A mug with a crow on it–the species that Anne studies–gets paired with Coast Guard mug bearing a quote from one of my father’s books. An earthenware mug with a fox on it–which Anne doesn’t study–is nevertheless used only by Anne and is paired with an earthenware pot bellied mug that is used only be me. Other mugs aren’t used at all, especially the glazed ones without images. Past favorites with their handles broken line the back of the shelf. We don’t use them, but we don’t get rid of them. Why?
Then there is a set of four mugs bearing the images of folk art farm animals; a horse, a cow, a sheep, and a pig. Not only do Anne and I use these mugs interchangeably, but we make a game of who gets what on any particular day. Does she want to be the fleet horse or the productive cow? Do I want to be the pig wallowing in happiness, or the contentedly grazing sheep?
We also use different mugs for coffee and tea. I probably spend several hours a year thinking about my mugs–a small but significant entry in my time budget.
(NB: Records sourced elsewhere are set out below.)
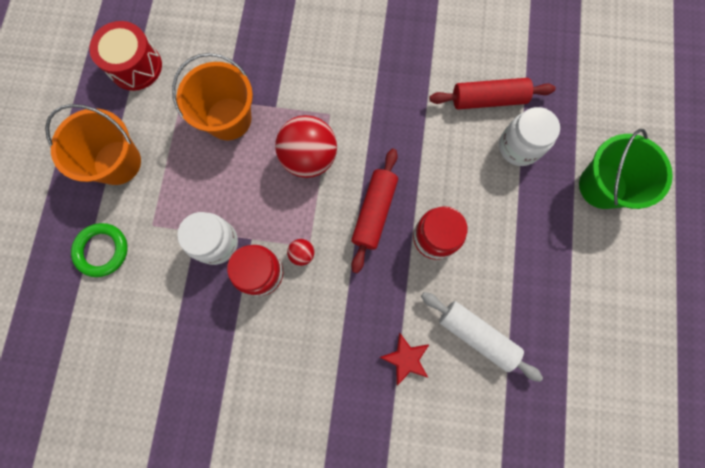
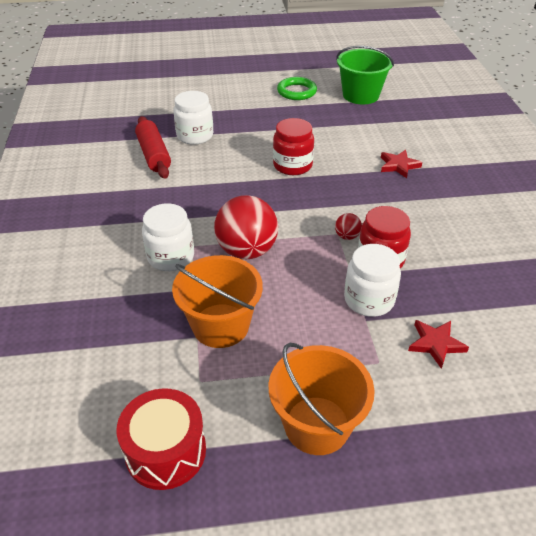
camera: 105 degrees left, 35 degrees down
green ring [71,223,128,277] -> green ring moved to [277,77,317,100]
red rolling pin [351,149,398,273] -> none
white rolling pin [421,292,543,382] -> none
green bucket [579,129,673,209] -> green bucket moved to [336,46,394,104]
none -> white jar [142,203,194,271]
none -> red star [408,320,469,369]

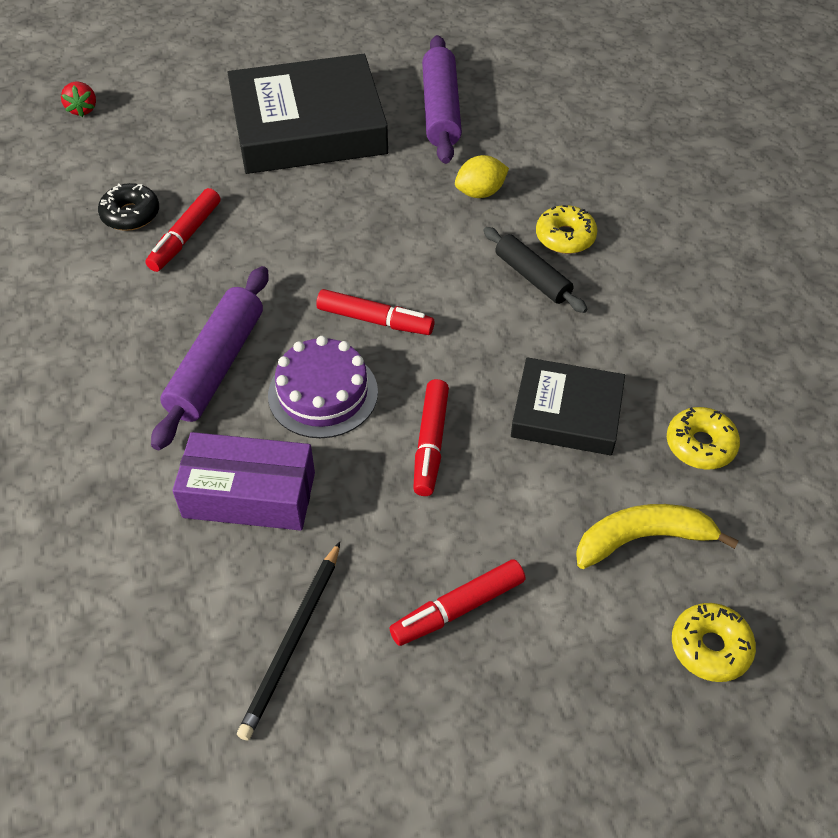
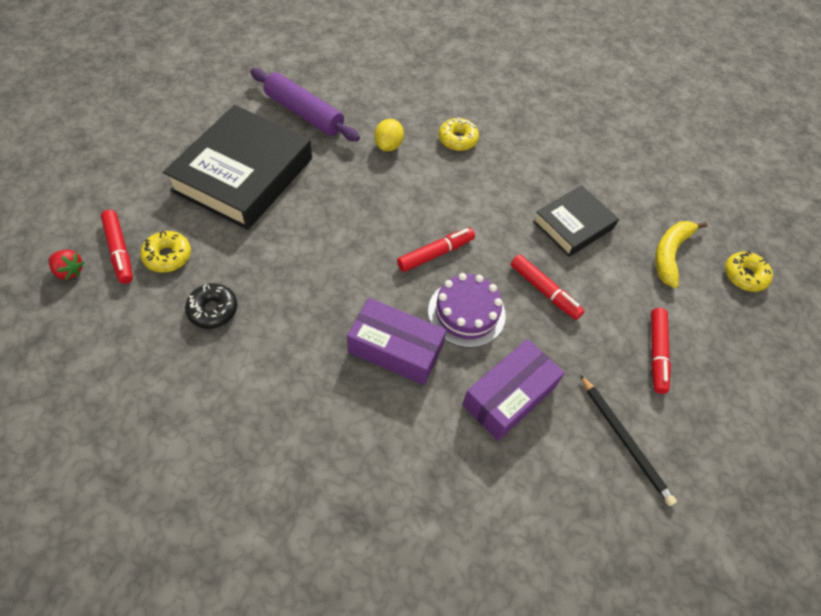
camera: 55 degrees left, 5 degrees up
red marker [145,188,220,272] -> red marker moved to [101,210,133,284]
purple rolling pin [151,266,269,450] -> purple box [347,298,446,385]
black rolling pin [483,227,587,313] -> none
yellow donut [667,407,740,469] -> yellow donut moved to [140,231,191,273]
Why can’t I just grab any two mugs for the morning coffee? I don’t think that there is any function to the complex system that Anne and I have created. Instead, I think that the human mind imposes meaning on anything that it turns its gaze upon. Sometimes the meaning-making results in something useful, sometimes in something capricious, but there is no way to turn it off. We’re a meaning-making species and there’s nothing we can do about it.
Religions are meaning systems far more elaborate than the meaning system that I have developed for my mugs. It might seem silly even to compare them, but evolutionists who study religion ask the same basic question about whether it is functional or a byproduct of mental operations that evolved for other reasons. Of course, there is no single “it” when it comes to religion, which is an exceedingly fuzzy set of beliefs and practices.
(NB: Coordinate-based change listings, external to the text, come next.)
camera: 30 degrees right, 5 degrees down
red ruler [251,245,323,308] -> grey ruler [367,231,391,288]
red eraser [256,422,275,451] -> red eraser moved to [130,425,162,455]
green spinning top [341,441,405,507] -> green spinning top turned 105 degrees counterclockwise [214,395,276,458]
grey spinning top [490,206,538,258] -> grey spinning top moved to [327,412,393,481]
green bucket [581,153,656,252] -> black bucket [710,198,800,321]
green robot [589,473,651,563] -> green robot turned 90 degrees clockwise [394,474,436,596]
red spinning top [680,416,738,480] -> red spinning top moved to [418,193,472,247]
In my 2002 book Darwin’s Cathedral, I argued that most enduring religions are eminently functional for the community of religious believers, much as Emile Durkheim postulated over a century ago. Unlike the meaning system that I developed for my mugs, religious meaning systems are pounded into shape by the anvil of natural and cultural selection. At the time, I was outnumbered by evolutionist colleagues who favored a byproduct interpretation of religion and the positions were argued in an either/or fashion. Now I think that we are reaching a consensus that leaves room for both positions, as described in this recent review by Scott Atran and Joe Henrich.
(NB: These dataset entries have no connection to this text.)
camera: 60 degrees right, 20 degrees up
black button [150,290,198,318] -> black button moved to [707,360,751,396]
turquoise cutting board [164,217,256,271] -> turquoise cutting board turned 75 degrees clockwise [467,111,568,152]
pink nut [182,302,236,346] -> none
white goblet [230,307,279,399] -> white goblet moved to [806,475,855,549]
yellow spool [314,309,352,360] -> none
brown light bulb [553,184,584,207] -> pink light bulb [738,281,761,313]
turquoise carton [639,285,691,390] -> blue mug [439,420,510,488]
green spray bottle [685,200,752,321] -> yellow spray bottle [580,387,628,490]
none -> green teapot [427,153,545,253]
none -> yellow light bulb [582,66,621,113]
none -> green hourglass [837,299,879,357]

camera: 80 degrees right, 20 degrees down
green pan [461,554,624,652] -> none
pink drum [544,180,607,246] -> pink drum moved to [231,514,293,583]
Most enduring religions generate deep commitments to prosociality within the religious community, but they are cobbled together from genetic and cultural adaptations that often originally evolved for other purposes. Francois Jacob famously described evolution as a tinkerer that builds new structures out of old parts, and this is true for the cultural evolution of symbolic meaning systems, no less than genetic evolution. The meaning of my mugs has no meaning, but it says a lot about meaning systems that do.